(Saved entries)
▽
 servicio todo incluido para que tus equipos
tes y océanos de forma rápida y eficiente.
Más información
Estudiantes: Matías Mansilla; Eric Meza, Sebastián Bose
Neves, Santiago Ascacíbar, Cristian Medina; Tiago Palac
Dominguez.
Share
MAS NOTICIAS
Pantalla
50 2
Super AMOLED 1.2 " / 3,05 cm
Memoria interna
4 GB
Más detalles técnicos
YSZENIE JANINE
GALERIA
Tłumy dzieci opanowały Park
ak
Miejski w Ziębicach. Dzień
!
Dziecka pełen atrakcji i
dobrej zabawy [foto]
△
▽
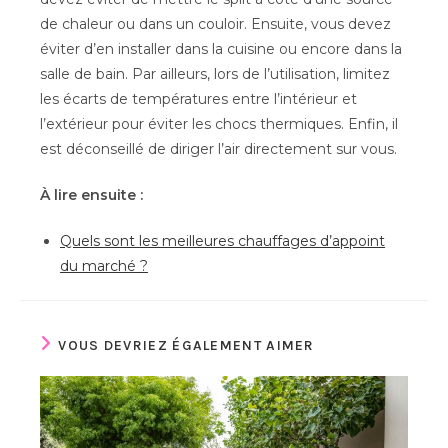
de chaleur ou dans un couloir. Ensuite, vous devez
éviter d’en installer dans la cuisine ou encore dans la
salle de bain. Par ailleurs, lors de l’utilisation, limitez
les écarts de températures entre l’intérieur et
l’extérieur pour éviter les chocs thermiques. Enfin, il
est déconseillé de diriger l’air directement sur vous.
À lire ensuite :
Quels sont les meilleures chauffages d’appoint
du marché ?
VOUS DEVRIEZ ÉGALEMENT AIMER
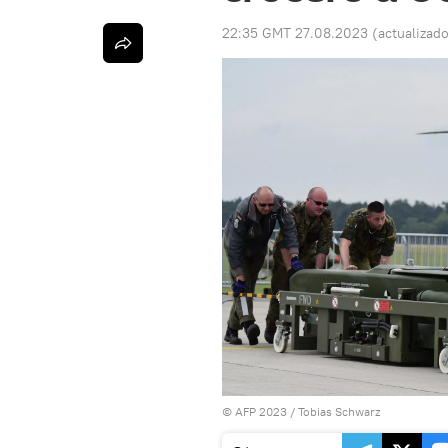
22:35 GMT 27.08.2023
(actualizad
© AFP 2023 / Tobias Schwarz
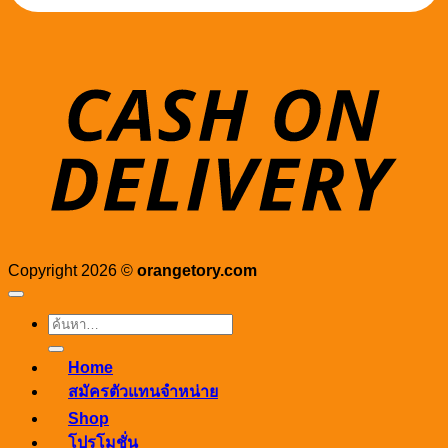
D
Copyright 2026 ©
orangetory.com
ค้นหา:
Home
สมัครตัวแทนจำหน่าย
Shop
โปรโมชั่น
△
▽
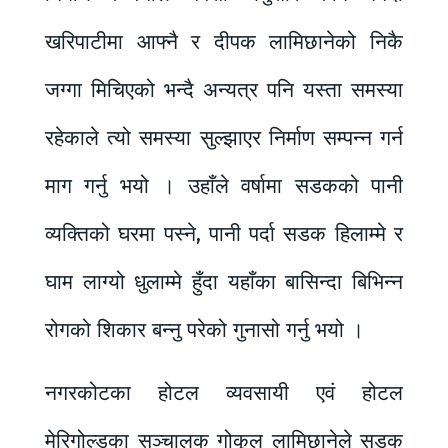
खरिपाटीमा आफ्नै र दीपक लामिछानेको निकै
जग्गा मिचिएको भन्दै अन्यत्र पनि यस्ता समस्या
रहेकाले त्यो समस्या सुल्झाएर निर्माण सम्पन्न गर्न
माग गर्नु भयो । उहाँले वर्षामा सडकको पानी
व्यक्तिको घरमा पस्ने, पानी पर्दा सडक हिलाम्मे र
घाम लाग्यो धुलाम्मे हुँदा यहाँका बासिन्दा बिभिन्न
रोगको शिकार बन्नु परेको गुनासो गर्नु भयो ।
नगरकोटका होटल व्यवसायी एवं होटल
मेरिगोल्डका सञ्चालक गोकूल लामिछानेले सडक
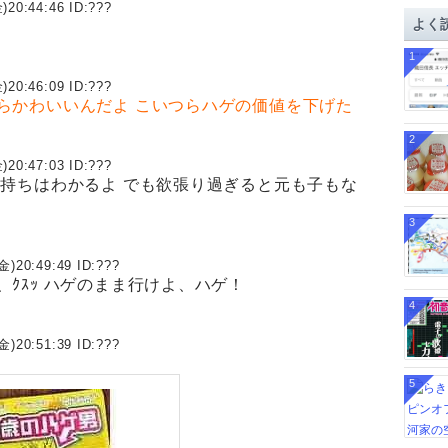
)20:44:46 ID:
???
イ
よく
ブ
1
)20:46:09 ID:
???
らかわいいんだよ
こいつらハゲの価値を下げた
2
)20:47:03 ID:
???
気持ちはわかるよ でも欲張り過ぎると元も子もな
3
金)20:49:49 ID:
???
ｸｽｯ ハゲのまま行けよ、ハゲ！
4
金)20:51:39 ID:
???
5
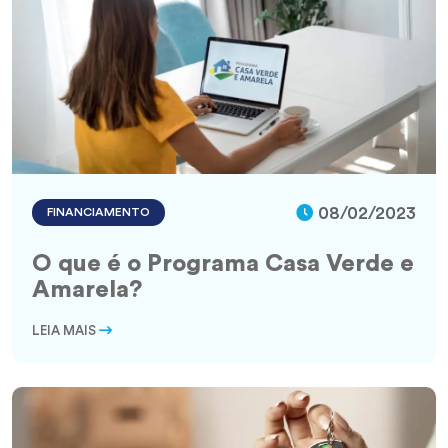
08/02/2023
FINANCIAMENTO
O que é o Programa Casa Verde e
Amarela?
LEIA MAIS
△
__Directive__. Copy from the records above the lines between the one holding "servicio todo incluido para que tus equipos" and the one holding "Más detalles técnicos", inclusive, with no changes.

__Exercise solution__.
 servicio todo incluido para que tus equipos
tes y océanos de forma rápida y eficiente.
Más información
Estudiantes: Matías Mansilla; Eric Meza, Sebastián Bose
Neves, Santiago Ascacíbar, Cristian Medina; Tiago Palac
Dominguez.
Share
MAS NOTICIAS
Pantalla
50 2
Super AMOLED 1.2 " / 3,05 cm
Memoria interna
4 GB
Más detalles técnicos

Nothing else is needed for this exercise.